In the case described herein, traumatic placement and prolonged catheterisation did not occur. The catheter was removed less than 2 h after placement and was flushed remotely, making introduction of external contaminants unlikely. Bacterial culture of a cephalic venous catheter (removed at day 4 after the development of pyrexia) did not yield any growth, although this does not exclude bacteraemia. No blood cultures were performed. Arterial thrombosis could have been secondary to haematogenous spread of K pneumoniae liberated from the entrapped liver lobes or gall bladder following surgical manipulation.13,14 This cannot be confirmed because samples of liver were not submitted for bacterial culture.
It is possible that the loss of peripheral perfusion may have contributed to the development of thrombosis, owing to vascular stasis, hypoxaemia or post-resuscitation disease 15 in a vessel with pre-existing endothelial trauma. Bacteraemia following cardiac arrest and resuscitation16–18 may lead to bacterial seeding to thrombi or tissues. This cat suffered a period of ineffectual cardiac output, although cardiac contraction did not stop. For this reason, resuscitation with vasoconstriction (caused by adrenaline) and fluid therapy was successful without requiring cardiac massage. Ventilation of the lungs was provided throughout.
This patient originally presented with an elevated temperature and it is not clear whether this was due to hyperthermia or pyrexia. Despite the initial normal haemogram, it is possible that there was an underlying infectious cause present prior to surgery. No cause was discernible in this case.
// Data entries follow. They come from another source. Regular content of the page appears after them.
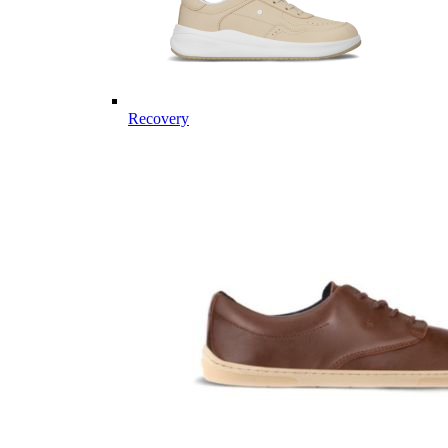
Recovery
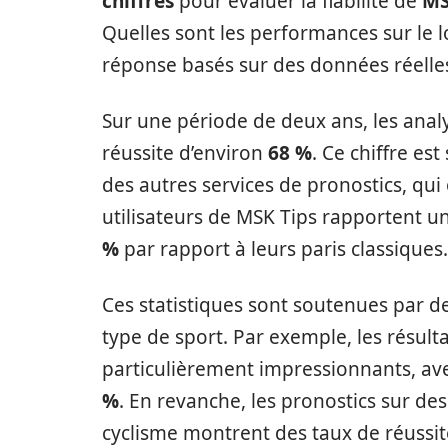
chiffres
pour évaluer la fiabilité de
MS
Quelles sont les performances sur le 
réponse basés sur des données réelle
Sur une période de deux ans, les anal
réussite d’environ
68 %
. Ce chiffre es
des autres services de pronostics, qui
utilisateurs de MSK Tips rapportent
%
par rapport à leurs paris classiques.
Ces statistiques sont soutenues par d
type de sport. Par exemple, les résult
particulièrement impressionnants, ave
%
. En revanche, les pronostics sur d
cyclisme montrent des taux de réussi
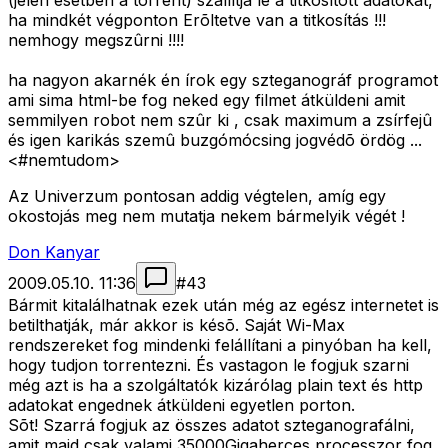
(jelen esetben a torrent) szállítja le a titkosított adatokat,
ha mindkét végponton Erõltetve van a titkosítás !!!
nemhogy megszûrni !!!!
ha nagyon akarnék én írok egy szteganográf programot
ami sima html-be fog neked egy filmet átküldeni amit
semmilyen robot nem szûr ki , csak maximum a zsírfejû
és igen karikás szemû buzgómócsing jogvédõ ördög ...
<#nemtudom>
Az Univerzum pontosan addig végtelen, amíg egy
okostojás meg nem mutatja nekem bármelyik végét !
Don Kanyar
2009.05.10. 11:36
#
43
Bármit kitalálhatnak ezek után még az egész internetet is
betilthatják, már akkor is késõ. Saját Wi-Max
rendszereket fog mindenki felállítani a pinyóban ha kell,
hogy tudjon torrentezni. És vastagon le fogjuk szarni
még azt is ha a szolgáltatók kizárólag plain text és http
adatokat engednek átküldeni egyetlen porton.
Sõt! Szarrá fogjuk az összes adatot szteganografálni,
amit majd csak valami 35000Gigaherces processzor fog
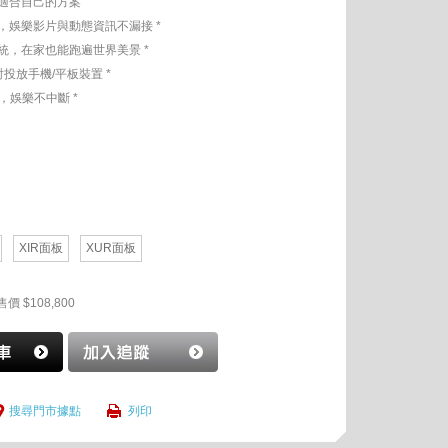
適合自己的方案
，娛樂影片與動態資訊不漏接 *
統，在家也能跑遍世界美景 *
投放手機/平板裝置 *
，娛樂不中斷 *
XIR面板
XUR面板
售價 $108,800
搜尋門市據點
列印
With respect to the lameness, which was identified acutely 4 days postoperatively, it is important to note that the cat was rested within a cage for 4 days, during which no abnormalities on palpation of the limb were detected. However, it is possible that had he been allowed to walk around the feline ward before this time, a more subtle lameness would have been detected earlier. If the thrombosis occurred at the time of catheterisation, resulting in subsequent ischaemia and infection, one might expect the lameness to be apparent earlier than 4 days postoperatively. A subtle lameness may have been missed in this case. Alternatively, and supported by the detection of a dorsal pedal flow on Doppler, the thrombosis may have occurred later, secondary to infection in an already traumatised vessel, in which case the lameness would not be detectable before day 4 postoperatively.
Conclusions
Although arterial catheterisation provided useful and continuous information during anaesthesia to guide resuscitation, the procedure is not benign and may have contributed to later complications in the limb. This is the first reported such complication in cats. Arterial thrombi may be an additional consideration where surgical manipulation of the liver is performed. In the case described, clinical deterioration occurred in the face of appropriate culture-guided antibiotic therapy and amputation was required.
Footnotes
Funding
The authors received no specific grant from any funding agency in the public, commercial or not-for-profit sectors for the preparation of this case report.
Conflict of interest
The authors do not have any potential conflicts of interest to declare.